Desta forma, a sociedade moderna passou a exigir dos indivíduos a capacidade de desenvolver novas habilidades técnicas e pessoais para adaptar-se as mudanças rápidas num mundo constantemente em transição. Isso provocou consequências pessoais no contexto profissional decorrente da mudança da relação do indivíduo com o mundo pela falta de orientação provocada neste.

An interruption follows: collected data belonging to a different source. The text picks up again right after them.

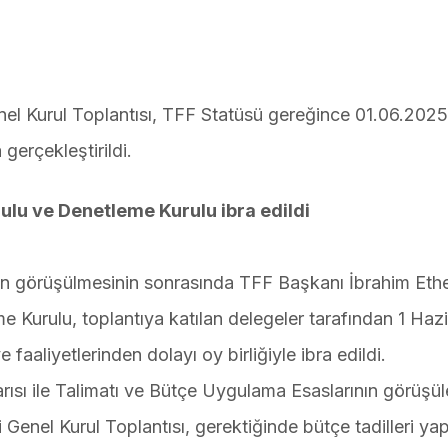
el Kurul Toplantısı, TFF Statüsü gereğince 01.06.2025
gerçekleştirildi.
lu ve Denetleme Kurulu ibra edildi
n görüşülmesinin sonrasında TFF Başkanı İbrahim Et
Kurulu, toplantıya katılan delegeler tarafından 1 Haz
aliyetlerinden dolayı oy birliğiyle ibra edildi.
sı ile Talimatı ve Bütçe Uygulama Esaslarının görüşül
Genel Kurul Toplantısı, gerektiğinde bütçe tadilleri yap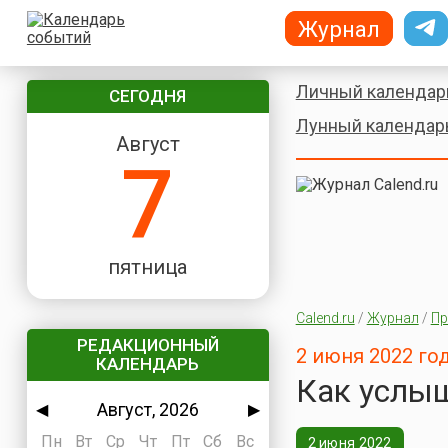
Журнал
Личный календар
СЕГОДНЯ
Лунный календар
Август
7
пятница
Calend.ru
/
Журнал
/
Пр
РЕДАКЦИОННЫЙ
2 июня 2022 го
КАЛЕНДАРЬ
Как услыш
Август, 2026
◀
▶
Пн
Вт
Ср
Чт
Пт
Сб
Вс
2 июня 2022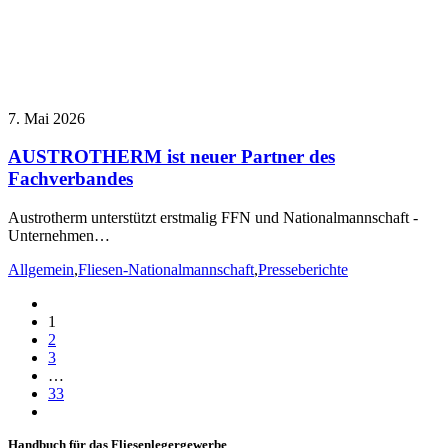
7. Mai 2026
AUSTROTHERM ist neuer Partner des
Fachverbandes
Austrotherm unterstützt erstmalig FFN und Nationalmannschaft -
Unternehmen…
Allgemein
,
Fliesen-Nationalmannschaft
,
Presseberichte
1
2
3
…
33
Handbuch für das Fliesenlegergewerbe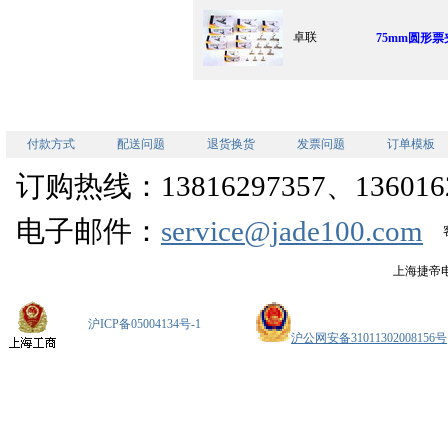
卓联
75mm圆形票夹
付款方式
配送问题
退货换货
发票问题
订单模板
订购热线：13816297357、1360162
电子邮件：
service@jade100.com
上海捷帝
沪ICP备05004134号-1
沪公网安备31011302008156号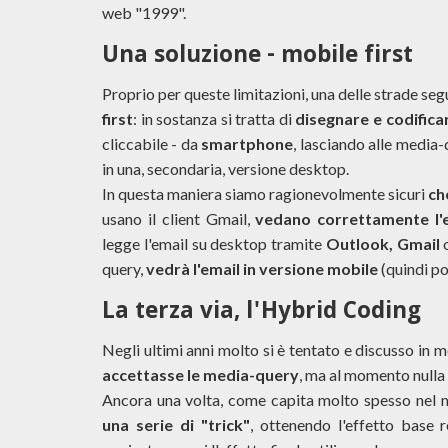
web "1999".
Una soluzione - mobile first
Proprio per queste limitazioni, una delle strade seg
first
: in sostanza si tratta di
disegnare e codifica
cliccabile - da
smartphone
, lasciando alle media-
in una, secondaria, versione desktop.
In questa maniera siamo ragionevolmente sicuri
ch
usano il client Gmail,
vedano correttamente l'
legge l'email su desktop tramite
Outlook, Gmail
o
query,
vedrà l'email in versione mobile
(quindi p
La terza via, l'Hybrid Coding
Negli ultimi anni molto si è tentato e discusso in me
accettasse le media-query
, ma al momento nulla
Ancora una volta, come capita molto spesso nel m
una serie di "trick"
, ottenendo l'effetto base 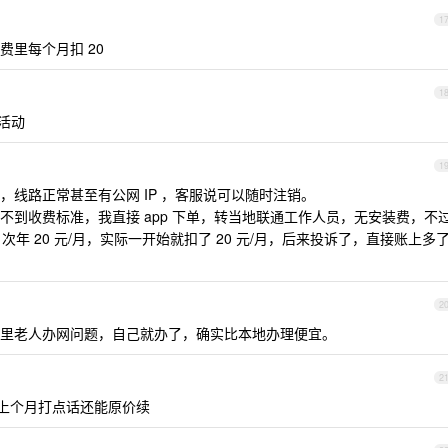
1
话费里每个月扣 20
1
么活动
1
线路正常甚至有公网 IP ，客服说可以随时注销。
不到收费标准，我直接 app 下单，转当地联通工作人员，无安装费，不
次年 20 元/月，实际一开始就扣了 20 元/月，后来投诉了，直接账上多
2
里老人办网问题，自己就办了，确实比本地办理便宜。
2
上个月打点话还能原价续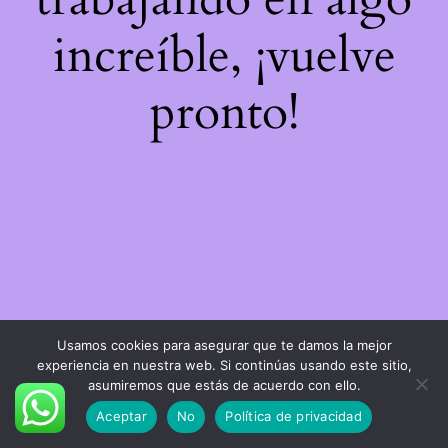
increíble, ¡vuelve
pronto!
Usamos cookies para asegurar que te damos la mejor
experiencia en nuestra web. Si continúas usando este sitio,
asumiremos que estás de acuerdo con ello.
Aceptar
No
Política de privacidad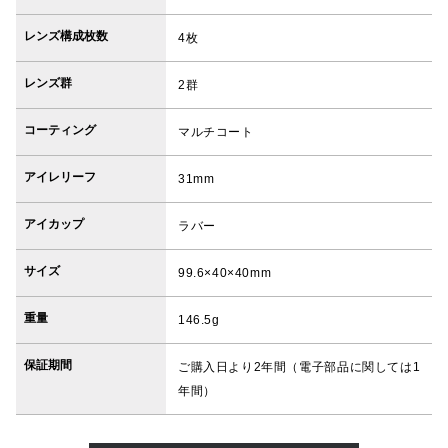
レンズ構成枚数
4枚
レンズ群
2群
コーティング
マルチコート
アイレリーフ
31mm
アイカップ
ラバー
サイズ
99.6×40×40mm
重量
146.5g
保証期間
ご購入日より2年間（電子部品に関しては1
年間）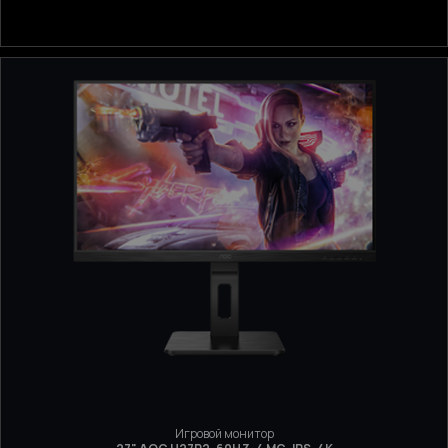
Игровой монитор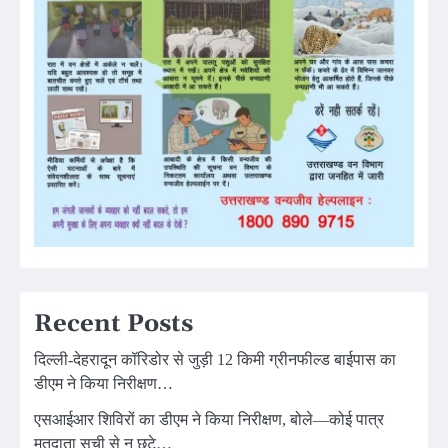
Recent Posts
दिल्ली-देहरादून कॉरिडोर से जुड़ी 12 किमी ग्रीनफील्ड बाईपास का
डीएम ने किया निरीक्षण…
एसआईआर शिविरों का डीएम ने किया निरीक्षण, बोले—कोई पात्र
मतदाता सूची से न छूटे…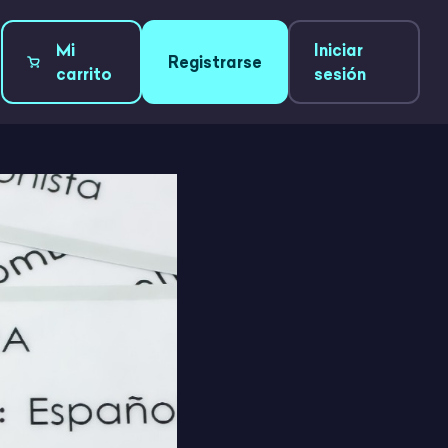
Mi
Iniciar
Registrarse
carrito
sesión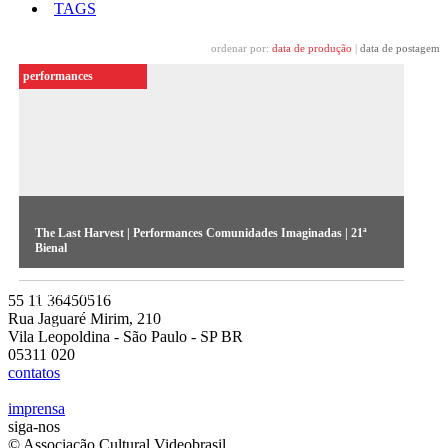
TAGS
ordenar por:
data de produção
|
data de postagem
performances
The Last Harvest | Performances Comunidades Imaginadas | 21ª
Bienal
Com referência em fotografias feitas por Marc Ferrez em
55 11 36450516
1882, a ação alude às tensões entre o escravizado, ansioso por
Rua Jaguaré Mirim, 210
se libertar, e o escravizador, que tenta impedi-lo.
Vila Leopoldina - São Paulo - SP BR
05311 020
contatos
imprensa
siga-nos
© Associação Cultural Videobrasil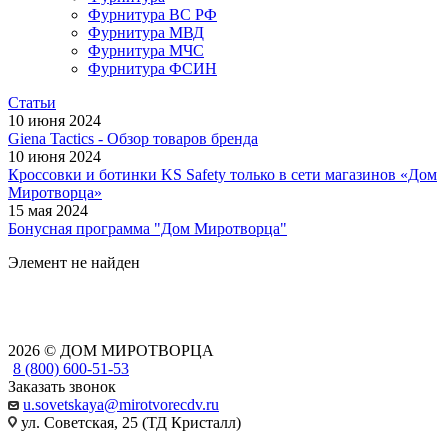
Фурнитура ВС РФ
Фурнитура МВД
Фурнитура МЧС
Фурнитура ФСИН
Статьи
10 июня 2024
Giena Tactics - Обзор товаров бренда
10 июня 2024
Кроссовки и ботинки KS Safety только в сети магазинов «Дом
Миротворца»
15 мая 2024
Бонусная программа "Дом Миротворца"
Элемент не найден
2026 © ДОМ МИРОТВОРЦА
8 (800) 600-51-53
Заказать звонок
u.sovetskaya@mirotvorecdv.ru
ул. Советская, 25 (ТД Кристалл)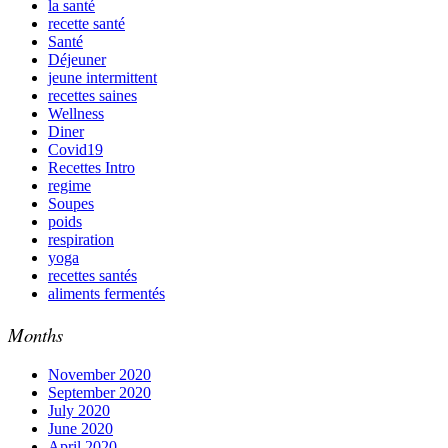
la santé
recette santé
Santé
Déjeuner
jeune intermittent
recettes saines
Wellness
Diner
Covid19
Recettes Intro
regime
Soupes
poids
respiration
yoga
recettes santés
aliments fermentés
Months
November 2020
September 2020
July 2020
June 2020
April 2020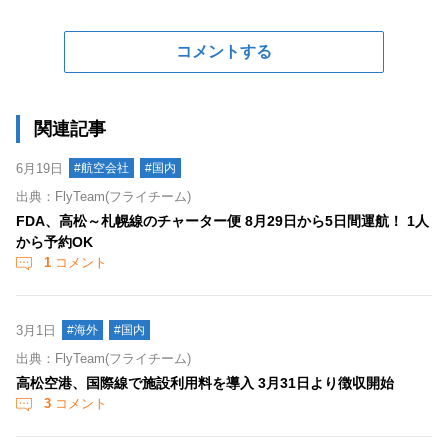
コメントする
関連記事
6月19日
#航空会社
#国内
出典：FlyTeam(フライチーム)
FDA、高松～札幌線のチャーター便 8月29日から5日間運航！ 1人
から予約OK
1
コメント
3月1日
#海外
#国内
出典：FlyTeam(フライチーム)
高松空港、国際線で施設利用料を導入 3月31日より徴収開始
3
コメント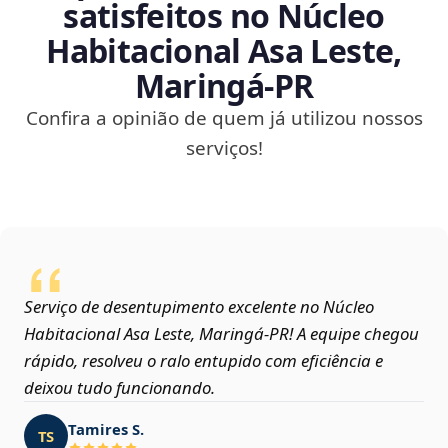
satisfeitos no Núcleo
Habitacional Asa Leste,
Maringá‑PR
Confira a opinião de quem já utilizou nossos
serviços!
Serviço de desentupimento excelente no Núcleo
Habitacional Asa Leste, Maringá‑PR! A equipe chegou
rápido, resolveu o ralo entupido com eficiência e
deixou tudo funcionando.
Tamires S.
TS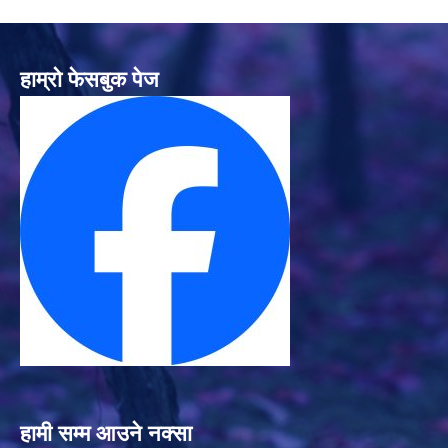
हाम्रो फेसबुक पेज
हामी सम्म आउने नक्सा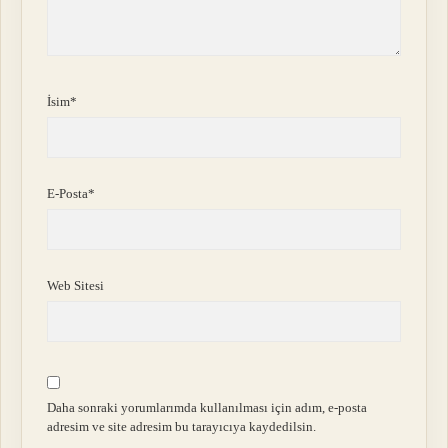
İsim*
E-Posta*
Web Sitesi
Daha sonraki yorumlarımda kullanılması için adım, e-posta
adresim ve site adresim bu tarayıcıya kaydedilsin.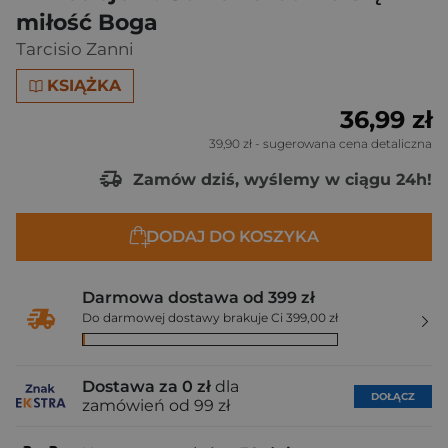
miłość Boga
Tarcisio Zanni
KSIĄŻKA
36,99 zł
39,90 zł
- sugerowana cena detaliczna
Zamów dziś, wyślemy w ciągu 24h!
DODAJ DO KOSZYKA
Darmowa dostawa od 399 zł
Do darmowej dostawy brakuje Ci 399,00 zł
Dostawa za 0 zł
dla
DOŁĄCZ
zamówień od 99 zł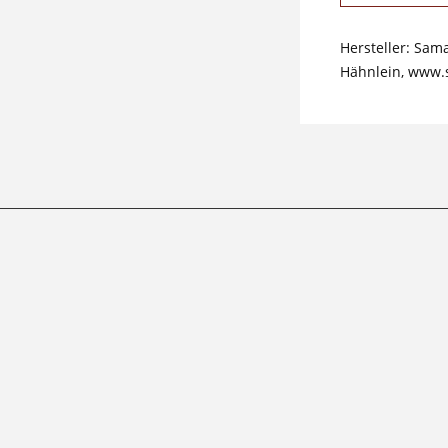
Hersteller: Sam
Hähnlein, www.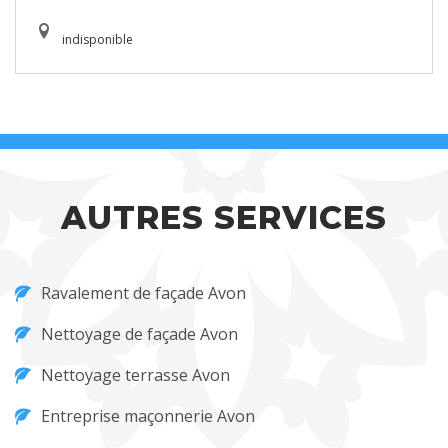
indisponible
AUTRES SERVICES
Ravalement de façade Avon
Nettoyage de façade Avon
Nettoyage terrasse Avon
Entreprise maçonnerie Avon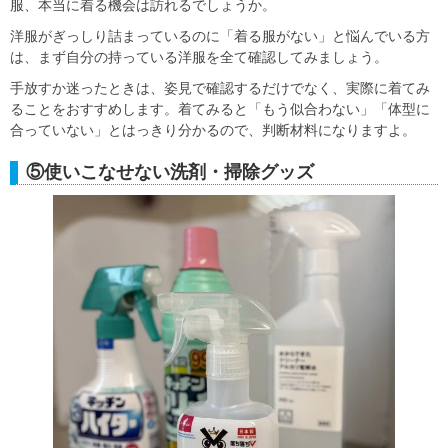
服、本当に着る機会は訪れるでしょうか。
洋服がぎっしり詰まっているのに「着る服がない」と悩んでいる方
は、まず自分の持っている洋服を全て確認してみましょう。
手放すか迷ったときは、姿見で確認するだけでなく、実際に着てみ
ることをおすすめします。着てみると「もう似合わない」「体型に
合っていない」とはっきり分かるので、判断材料になりますよ。
⑤使いこなせない洗剤・掃除グッズ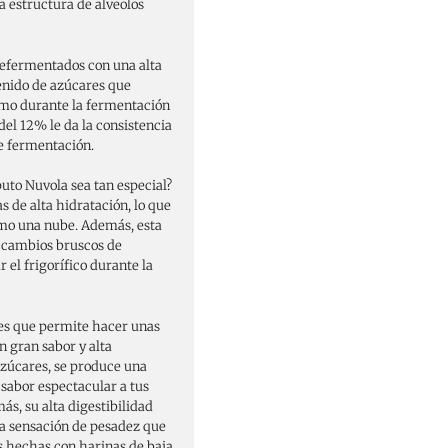
a estructura de alveolos
refermentados con una alta
tenido de azúcares que
omo durante la fermentación
del 12% le da la consistencia
de fermentación.
uto Nuvola sea tan especial?
 de alta hidratación, lo que
omo una nube. Además, esta
s cambios bruscos de
 el frigorífico durante la
 es que permite hacer unas
 gran sabor y alta
 azúcares, se produce una
 sabor espectacular a tus
s, su alta digestibilidad
esa sensación de pesadez que
s hechas con harinas de baja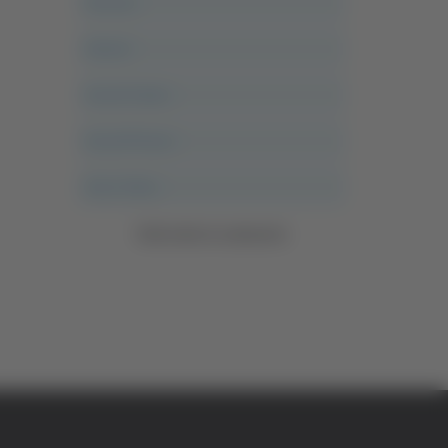
Ancona
Articoli
Ascoli Calcio
Ascoli Piceno
Asso Story
Vedi tutte le categorie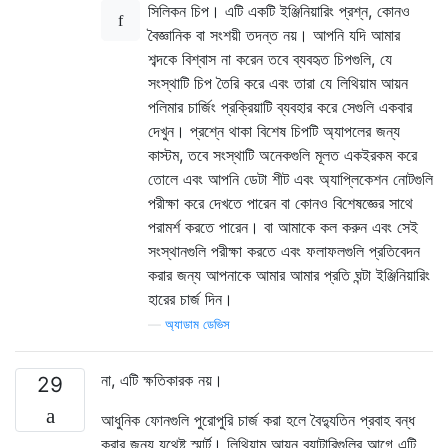
সিলিকন চিপ। এটি একটি ইঞ্জিনিয়ারিং প্রশ্ন, কোনও
বৈজ্ঞানিক বা সংশয়ী তদন্ত নয়। আপনি যদি আমার
শব্দকে বিশ্বাস না করেন তবে ব্যবহৃত চিপগুলি, যে
সংস্থাটি চিপ তৈরি করে এবং তারা যে লিথিয়াম আয়ন
পলিমার চার্জিং প্রক্রিয়াটি ব্যবহার করে সেগুলি একবার
দেখুন। প্রশ্নে থাকা বিশেষ চিপটি অ্যাপলের জন্য
কাস্টম, তবে সংস্থাটি অনেকগুলি মূলত একইরকম করে
তোলে এবং আপনি ডেটা শীট এবং অ্যাপ্লিকেশন নোটগুলি
পরীক্ষা করে দেখতে পারেন বা কোনও বিশেষজ্ঞের সাথে
পরামর্শ করতে পারেন। বা আমাকে কল করুন এবং সেই
সংস্থানগুলি পরীক্ষা করতে এবং ফলাফলগুলি প্রতিবেদন
করার জন্য আপনাকে আমার আমার প্রতি ঘন্টা ইঞ্জিনিয়ারিং
হারের চার্জ দিন।
—
অ্যাডাম ডেভিস
না, এটি ক্ষতিকারক নয়।
29
আধুনিক ফোনগুলি পুরোপুরি চার্জ করা হলে বৈদ্যুতিন প্রবাহ বন্ধ
করার জন্য যথেষ্ট স্মার্ট। লিথিয়াম আয়ন ব্যাটারিগুলির আগে এটি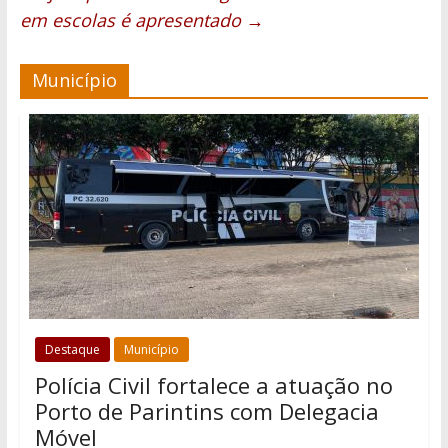
em escolas é apresentado
→
Município
Destaque
Município
Polícia Civil fortalece a atuação no
Porto de Parintins com Delegacia
Móvel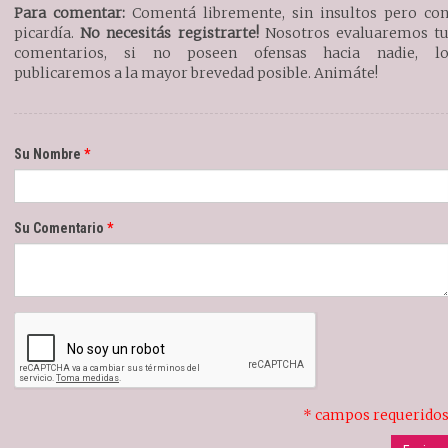
Para comentar:
Comentá libremente, sin insultos pero co
picardía.
No necesitás registrarte!
Nosotros evaluaremos t
comentarios, si no poseen ofensas hacia nadie, l
publicaremos a la mayor brevedad posible. Animáte!
Su Nombre
Su Comentario
* campos requerido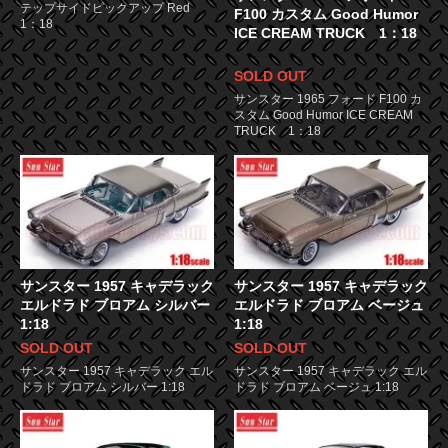
テップサイドピックアップ Red
F100 カスタム Good Humor
1：18
ICE CREAM TRUCK 1：18
SOLD OUT
サンスター 1965 フォード F100 カ
スタム Good Humor ICE CREAM
TRUCK 1：18
サンスター 1957 キャデラック
サンスター 1957 キャデラック
エルドラド ブロアム シルバー
エルドラド ブロアム ベージュ
1:18
1:18
SOLD OUT
SOLD OUT
サンスター 1957 キャデラック エル
サンスター 1957 キャデラック エル
ドラド ブロアム シルバー 1:18
ドラド ブロアム ベージュ 1:18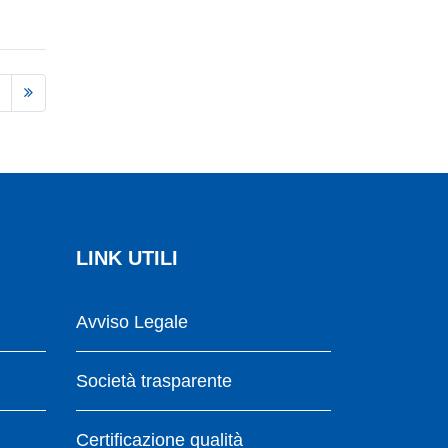
LINK UTILI
Avviso Legale
Società trasparente
Certificazione qualità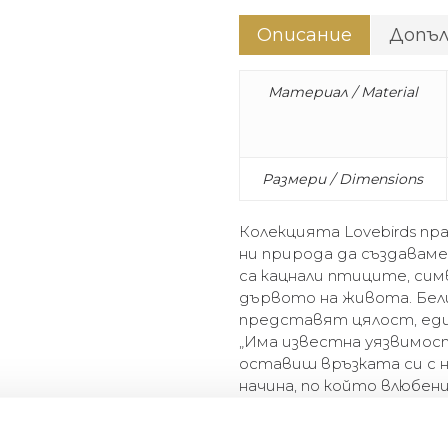
Описание
Допъ
Материал / Material
Размери / Dimensions
Колекцията Lovebirds пр
ни природа да създаваме 
са кацнали птиците, сим
дървото на живота. Бе
представят цялост, еди
„Има известна уязвимос
оставиш връзката си с 
начина, по който влюбен
природата, ухажват се, 
за цял живот по начин, т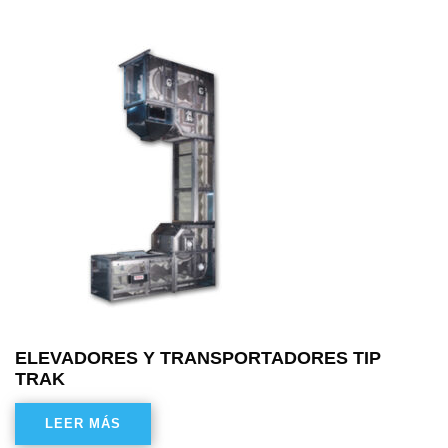
ELEVADORES Y TRANSPORTADORES TIP
TRAK
LEER MÁS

Esta desorientação dos sujeitos de acordo com Sennett (2001, p. 17) cria nos ambientes profissionais dificuldades transicionais entre aquilo que se tem como conjunto de valores e aquilo que a sociedade impõe para a manutenção e continuidade do trabalho individual e/ou grupal. Assim para lidar com essa flexibilidade do mundo do trabalho e não se desorientar, o sujeito moderno busca nos grupos sociais um espaço para construir narrativas coerentes da sua vida pessoal e profissional resgatando o elo entre o mundo do trabalho e os seus valores morais e éticos.

Desta forma observa-se na sociedade contemporânea uma continuidade e transposição dos valores do grupo familiar para o grupo de trabalho, como se fossem contextos relacionais coincidentes e contíguos. Essa familialização das relações profissionais aparece em diferentes campos de conhecimento pelo fato de que diferentes grupos sociais apresentam aspectos coincidentes em seus funcionamentos e dinâmicas, bem como no papel que exercem na vida de cada individuo.